►

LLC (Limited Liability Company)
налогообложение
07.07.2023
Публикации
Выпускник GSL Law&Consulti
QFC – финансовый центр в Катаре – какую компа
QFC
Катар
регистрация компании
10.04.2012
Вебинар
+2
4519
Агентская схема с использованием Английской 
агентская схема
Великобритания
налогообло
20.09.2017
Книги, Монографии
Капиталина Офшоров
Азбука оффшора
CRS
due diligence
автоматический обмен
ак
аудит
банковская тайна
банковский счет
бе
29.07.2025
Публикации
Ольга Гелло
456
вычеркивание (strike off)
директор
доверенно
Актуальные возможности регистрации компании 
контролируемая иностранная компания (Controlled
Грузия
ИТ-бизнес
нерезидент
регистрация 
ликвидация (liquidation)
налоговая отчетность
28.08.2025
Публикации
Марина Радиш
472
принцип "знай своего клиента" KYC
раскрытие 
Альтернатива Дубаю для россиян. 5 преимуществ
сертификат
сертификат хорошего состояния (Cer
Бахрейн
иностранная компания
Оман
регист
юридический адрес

◄

■ Aim of the exercise: Copy exactly, and only, the lines from the line containing "Марина Радиш" to the end of the listing, with both ends included.

■ Answer box:
Марина Радиш
472
принцип "знай своего клиента" KYC
раскрытие 
Альтернатива Дубаю для россиян. 5 преимуществ
сертификат
сертификат хорошего состояния (Cer
Бахрейн
иностранная компания
Оман
регист
юридический адрес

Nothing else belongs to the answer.